== Material to process ==
□ □ □ □
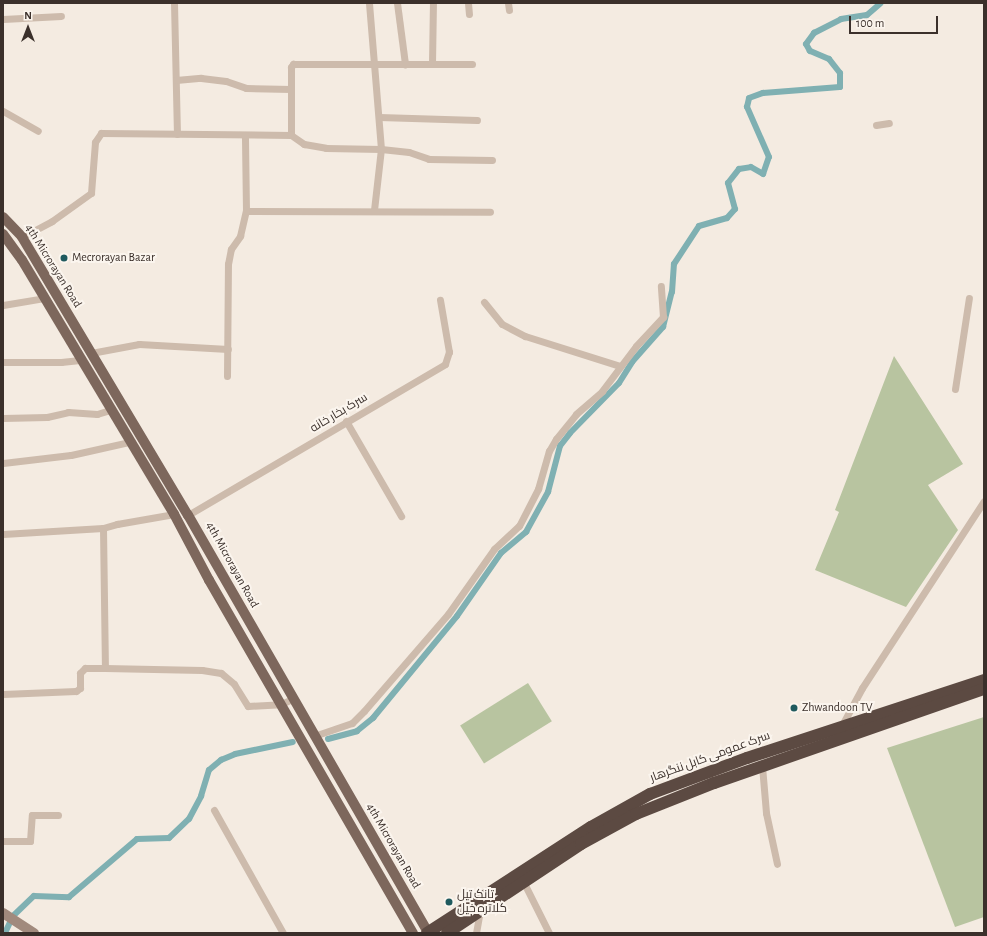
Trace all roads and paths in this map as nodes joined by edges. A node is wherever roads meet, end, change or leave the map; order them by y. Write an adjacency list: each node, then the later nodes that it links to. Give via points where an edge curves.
1 (174, 3): 13 (street)
2 (369, 3): 9 (street)
3 (397, 3): 10 (street)
4 (432, 3): 11 (street)
5 (468, 3): 6 (street)
6 (469, 14)
7 (61, 16): 8 (street)
8 (3, 19)
9 (374, 64): 10 (street); 14 (street, via 293,64); 16 (street)
10 (405, 64): 11 (street)
11 (432, 64): 12 (street)
12 (472, 64)
13 (176, 80): 14 (street, via 201,78 226,81 246,88); 21 (street)
14 (291, 89): 22 (street)
15 (3, 111): 20 (street)
16 (379, 117): 17 (street); 24 (street)
17 (477, 120)
18 (889, 123): 19 (street)
19 (876, 125)
20 (38, 131)
21 (176, 134): 23 (street); 31 (street, via 101,133 95,142 91,193 52,221)
22 (291, 135): 23 (street); 24 (street, via 304,144 326,148)
23 (245, 136): 27 (street)
24 (381, 149): 25 (street, via 409,152 429,159); 26 (street)
25 (492, 160)
26 (374, 210): 27 (street); 28 (street)
27 (246, 211): 38 (street, via 240,236 231,249 228,264)
28 (490, 212)
29 (3, 217): 31 (main road, 4th Microrayan Road)
30 (3, 234): 33 (main road, 4th Microrayan Road)
31 (22, 237): 39 (main road, 4th Microrayan Road)
32 (660, 286): 42 (street, via 663,317)
33 (45, 298): 37 (street); 41 (main road, 4th Microrayan Road)
34 (969, 298): 44 (street)
35 (440, 300): 47 (street, سرک بخار خانه, via 447,340 447,362)
36 (484, 302): 42 (street, via 502,324 526,336)
37 (3, 305)
38 (228, 349): 39 (street, via 140,344); 43 (street)
39 (93, 357): 41 (main road); 52 (main road, 4th Microrayan Road)
40 (3, 362): 41 (street)
41 (82, 363): 45 (main road, 4th Microrayan Road)
42 (620, 366): 63 (street, via 596,398 576,414 556,439 549,451 538,489 519,526 494,549 448,614 352,723)
43 (227, 376)
44 (955, 389)
45 (110, 410): 46 (street, via 97,414 68,412 47,417); 48 (main road, 4th Microrayan Road)
46 (3, 418)
47 (346, 421): 52 (street, سرک بخار خانه); 53 (street)
48 (129, 442): 49 (street, via 71,455); 51 (main road, 4th Microrayan Road)
49 (3, 463)
50 (984, 501): 62 (street, via 862,688)
51 (174, 514): 54 (street, via 123,522); 61 (main road, 4th Microrayan Road)
52 (188, 515): 60 (main road, 4th Microrayan Road)
53 (401, 516)
54 (103, 528): 55 (street); 56 (street)
55 (3, 534)
56 (106, 668): 59 (street, via 85,668 80,673 80,688 76,691); 61 (street, via 161,668 221,673 234,684 248,706)
57 (984, 680): 62 (highway, سرک عمومی کابل ننگرهار)
58 (984, 689): 62 (highway, via 879,725)
59 (3, 694)
60 (292, 699): 61 (street); 63 (main road, 4th Microrayan Road)
61 (281, 704): 75 (main road, 4th Microrayan Road)
62 (841, 733): 64 (highway, via 828,744); 76 (highway, سرک عمومی کابل ننگرهار, via 650,794 591,827)
63 (314, 736): 76 (main road, 4th Microrayan Road)
64 (762, 766): 68 (street, via 766,814); 69 (highway, via 636,814 582,844)
65 (214, 810): 74 (street)
66 (58, 815): 67 (street, via 32,815 30,841)
67 (3, 841)
68 (777, 864)
69 (524, 883): 70 (highway); 80 (street)
70 (480, 912): 72 (highway); 79 (street)
71 (9, 917): 73 (street)
72 (468, 919): 77 (highway); 78 (highway)
73 (34, 933)
74 (283, 933)
75 (413, 933)
76 (427, 933)
77 (447, 933)
78 (463, 933)
79 (476, 933)
80 (549, 933)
□ □ □ □
== Exercise details ==
Any images must be left out; transcribe the rest of the material exactly.

== Completed exercise ==
Trace all roads and paths in this map as nodes joined by edges. A node is wherever roads meet, end, change or leave the map; order them by y. Write an adjacency list: each node, then the later nodes that it links to. Give via points where an edge curves.
1 (174, 3): 13 (street)
2 (369, 3): 9 (street)
3 (397, 3): 10 (street)
4 (432, 3): 11 (street)
5 (468, 3): 6 (street)
6 (469, 14)
7 (61, 16): 8 (street)
8 (3, 19)
9 (374, 64): 10 (street); 14 (street, via 293,64); 16 (street)
10 (405, 64): 11 (street)
11 (432, 64): 12 (street)
12 (472, 64)
13 (176, 80): 14 (street, via 201,78 226,81 246,88); 21 (street)
14 (291, 89): 22 (street)
15 (3, 111): 20 (street)
16 (379, 117): 17 (street); 24 (street)
17 (477, 120)
18 (889, 123): 19 (street)
19 (876, 125)
20 (38, 131)
21 (176, 134): 23 (street); 31 (street, via 101,133 95,142 91,193 52,221)
22 (291, 135): 23 (street); 24 (street, via 304,144 326,148)
23 (245, 136): 27 (street)
24 (381, 149): 25 (street, via 409,152 429,159); 26 (street)
25 (492, 160)
26 (374, 210): 27 (street); 28 (street)
27 (246, 211): 38 (street, via 240,236 231,249 228,264)
28 (490, 212)
29 (3, 217): 31 (main road, 4th Microrayan Road)
30 (3, 234): 33 (main road, 4th Microrayan Road)
31 (22, 237): 39 (main road, 4th Microrayan Road)
32 (660, 286): 42 (street, via 663,317)
33 (45, 298): 37 (street); 41 (main road, 4th Microrayan Road)
34 (969, 298): 44 (street)
35 (440, 300): 47 (street, سرک بخار خانه, via 447,340 447,362)
36 (484, 302): 42 (street, via 502,324 526,336)
37 (3, 305)
38 (228, 349): 39 (street, via 140,344); 43 (street)
39 (93, 357): 41 (main road); 52 (main road, 4th Microrayan Road)
40 (3, 362): 41 (street)
41 (82, 363): 45 (main road, 4th Microrayan Road)
42 (620, 366): 63 (street, via 596,398 576,414 556,439 549,451 538,489 519,526 494,549 448,614 352,723)
43 (227, 376)
44 (955, 389)
45 (110, 410): 46 (street, via 97,414 68,412 47,417); 48 (main road, 4th Microrayan Road)
46 (3, 418)
47 (346, 421): 52 (street, سرک بخار خانه); 53 (street)
48 (129, 442): 49 (street, via 71,455); 51 (main road, 4th Microrayan Road)
49 (3, 463)
50 (984, 501): 62 (street, via 862,688)
51 (174, 514): 54 (street, via 123,522); 61 (main road, 4th Microrayan Road)
52 (188, 515): 60 (main road, 4th Microrayan Road)
53 (401, 516)
54 (103, 528): 55 (street); 56 (street)
55 (3, 534)
56 (106, 668): 59 (street, via 85,668 80,673 80,688 76,691); 61 (street, via 161,668 221,673 234,684 248,706)
57 (984, 680): 62 (highway, سرک عمومی کابل ننگرهار)
58 (984, 689): 62 (highway, via 879,725)
59 (3, 694)
60 (292, 699): 61 (street); 63 (main road, 4th Microrayan Road)
61 (281, 704): 75 (main road, 4th Microrayan Road)
62 (841, 733): 64 (highway, via 828,744); 76 (highway, سرک عمومی کابل ننگرهار, via 650,794 591,827)
63 (314, 736): 76 (main road, 4th Microrayan Road)
64 (762, 766): 68 (street, via 766,814); 69 (highway, via 636,814 582,844)
65 (214, 810): 74 (street)
66 (58, 815): 67 (street, via 32,815 30,841)
67 (3, 841)
68 (777, 864)
69 (524, 883): 70 (highway); 80 (street)
70 (480, 912): 72 (highway); 79 (street)
71 (9, 917): 73 (street)
72 (468, 919): 77 (highway); 78 (highway)
73 (34, 933)
74 (283, 933)
75 (413, 933)
76 (427, 933)
77 (447, 933)
78 (463, 933)
79 (476, 933)
80 (549, 933)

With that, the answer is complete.